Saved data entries

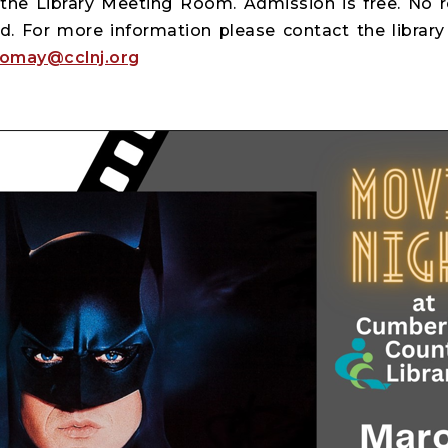
the Library Meeting Room. Admission is free. No reg
d. For more information please contact the library 
tomay@cclnj.org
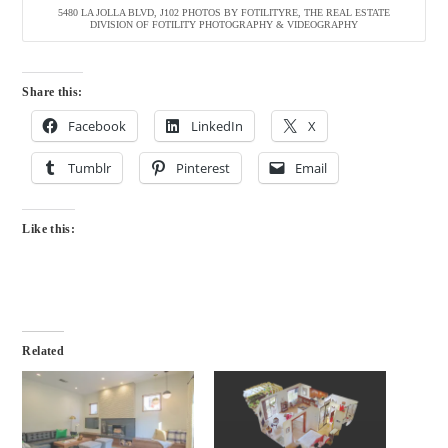
5480 LA JOLLA BLVD, J102 PHOTOS BY FOTILITYRE, THE REAL ESTATE
DIVISION OF FOTILITY PHOTOGRAPHY & VIDEOGRAPHY
Share this:
Facebook
LinkedIn
X
Tumblr
Pinterest
Email
Like this:
Related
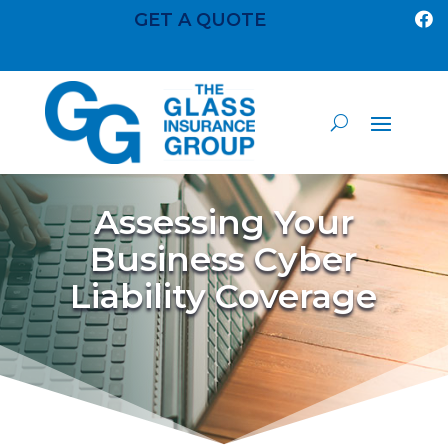
GET A QUOTE

Assessing Your
Business Cyber
Liability Coverage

▸ **EXERCISE**
Retype the data above exactly. Leave the pictures out.

▸ **WRITTEN ANSWER**
the Library Meeting Room. Admission is free. No reg
d. For more information please contact the library 
tomay@cclnj.org
5480 LA JOLLA BLVD, J102 PHOTOS BY FOTILITYRE, THE REAL ESTATE
DIVISION OF FOTILITY PHOTOGRAPHY & VIDEOGRAPHY
Share this:
Facebook
LinkedIn
X
Tumblr
Pinterest
Email
Like this:
Related
GET A QUOTE

Assessing Your
Business Cyber
Liability Coverage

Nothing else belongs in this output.